WHAT YOU ARE ASKED TO DO: The full text of the records below, minus any pictures, should be given back word for word.

[Stored items]
------
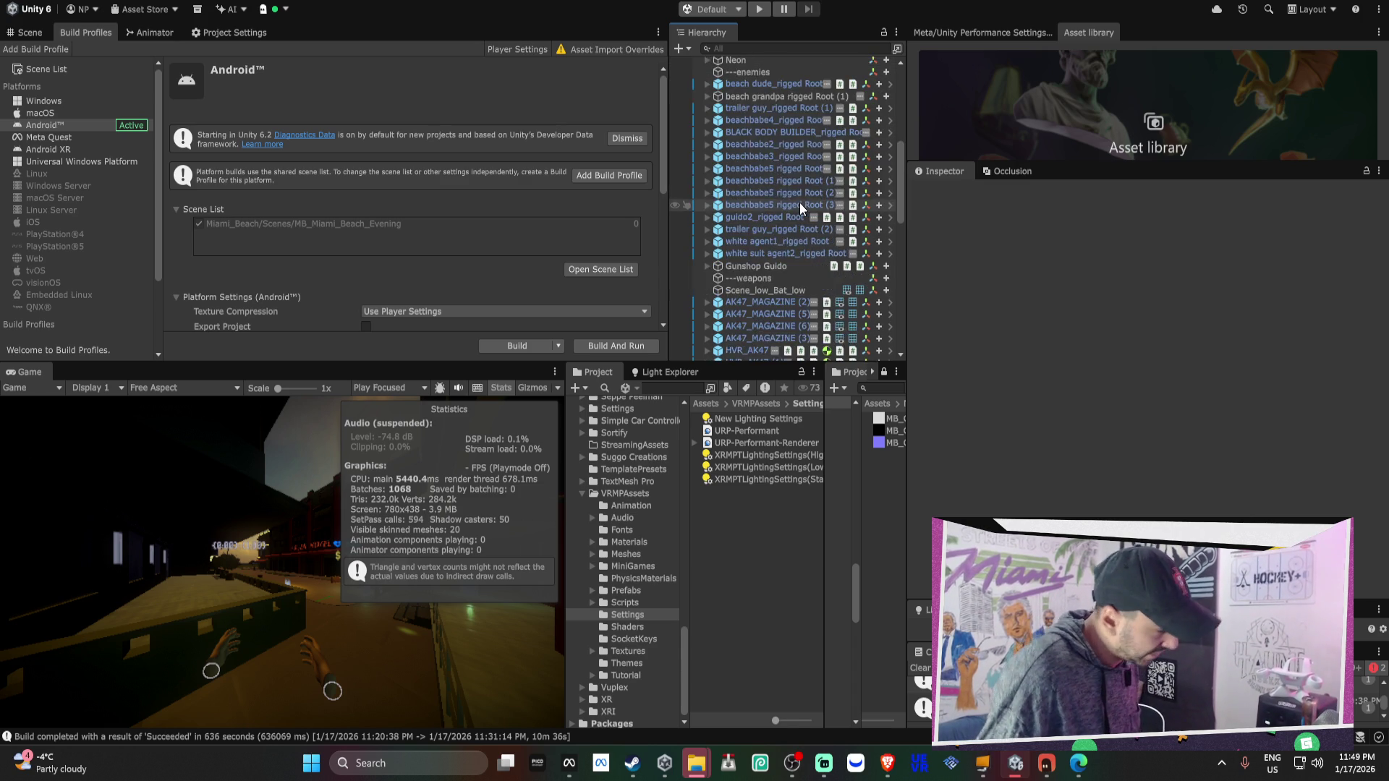
scroll(799, 207, down, 8)
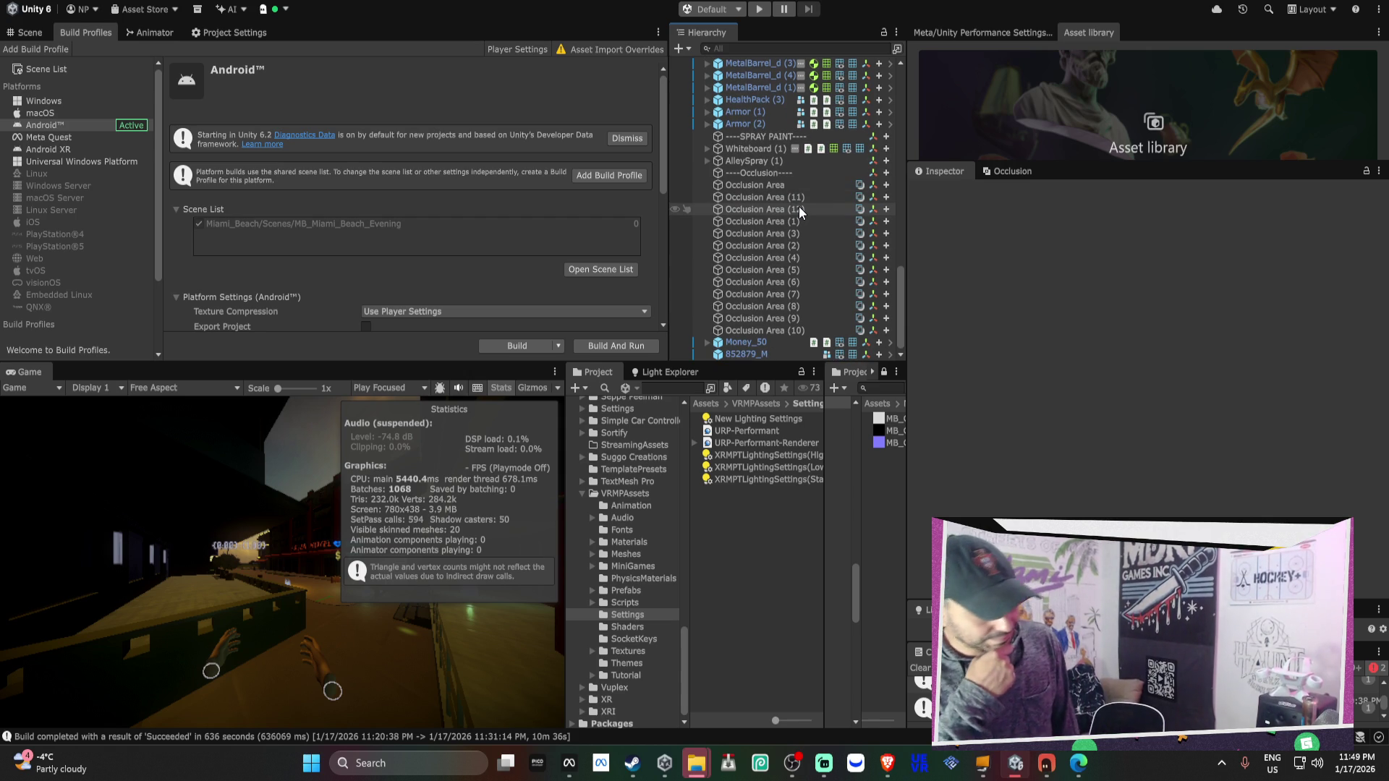
Select the Sphere under Money_50 to show its Cash Collectible settings
click(735, 350)
click(748, 339)
scroll(1065, 364, down, 5)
------
TASK OUTPUT:
scroll(799, 207, down, 8)
Select the Sphere under Money_50 to show its Cash Collectible settings
click(735, 350)
click(748, 339)
scroll(1065, 364, down, 5)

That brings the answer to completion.